One thing about the festive season is that there is sometimes a little more time for sitting and reading, reading and sitting.
For me, the reading included Stephen King's Billy Summers, and this quotation leapt out at me. How did he know about the unfinished thing that lurks on my i-Cloud drive. I know it's there. Will I ever finish it? And how many of us are the same?
The central character has started to write a book, for the first time. He is really a paid assassin, and living as a writer is his 'cover', but it quickly draws him in.
"He looks at the first line – The man my ma lived with came home with a broke arm – and feels a kind of despair. This is good work, he feels sure of it, but what felt light when he started now feels heavy, because he has a responsibility to make the rest just as good and he's not sure he can do it.

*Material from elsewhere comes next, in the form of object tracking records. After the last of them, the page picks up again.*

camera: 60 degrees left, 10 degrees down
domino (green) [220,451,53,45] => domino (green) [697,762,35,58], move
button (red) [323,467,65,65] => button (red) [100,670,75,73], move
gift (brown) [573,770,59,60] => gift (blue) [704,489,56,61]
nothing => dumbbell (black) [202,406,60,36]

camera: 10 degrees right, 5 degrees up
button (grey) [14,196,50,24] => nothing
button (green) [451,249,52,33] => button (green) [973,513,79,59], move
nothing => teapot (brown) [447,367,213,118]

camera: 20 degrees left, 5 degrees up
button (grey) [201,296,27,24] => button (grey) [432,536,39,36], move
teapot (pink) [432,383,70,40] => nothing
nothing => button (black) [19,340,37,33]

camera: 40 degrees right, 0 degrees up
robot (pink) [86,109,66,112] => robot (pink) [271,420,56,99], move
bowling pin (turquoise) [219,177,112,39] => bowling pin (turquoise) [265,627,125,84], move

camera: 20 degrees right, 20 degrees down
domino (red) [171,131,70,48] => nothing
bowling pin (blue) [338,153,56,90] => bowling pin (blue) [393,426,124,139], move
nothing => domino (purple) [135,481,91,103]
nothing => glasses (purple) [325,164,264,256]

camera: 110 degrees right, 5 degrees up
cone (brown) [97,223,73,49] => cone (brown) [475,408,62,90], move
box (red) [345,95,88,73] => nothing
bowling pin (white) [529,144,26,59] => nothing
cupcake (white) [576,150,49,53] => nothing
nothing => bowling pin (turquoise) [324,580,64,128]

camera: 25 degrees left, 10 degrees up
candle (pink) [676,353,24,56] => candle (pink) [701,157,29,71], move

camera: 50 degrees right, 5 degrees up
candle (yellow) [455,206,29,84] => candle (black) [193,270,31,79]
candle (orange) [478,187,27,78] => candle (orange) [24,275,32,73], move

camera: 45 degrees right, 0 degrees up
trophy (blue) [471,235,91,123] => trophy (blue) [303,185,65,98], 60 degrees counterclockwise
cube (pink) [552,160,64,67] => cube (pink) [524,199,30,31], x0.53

He goes to the periscope window and looks out at more nothing, wondering if he's just discovered why so many would-be writers are unable to finish what they have started. The thinks of The Things They Carried, surely one of the best books about war ever written, maybe thebest. He thinks writing is also a kind of war, one you fight with yourself. The story is what you carry and every time you add to it, it gets heavier.
All over the world there are half-finished books – memoirs, poetry, novels, surefire plans for getting thin or rich – in desk drawers, because the work got too heavy for the people trying to carry it and they put it down.
Some other time, they think. Maybe when the kids are a little older. Or when I retire."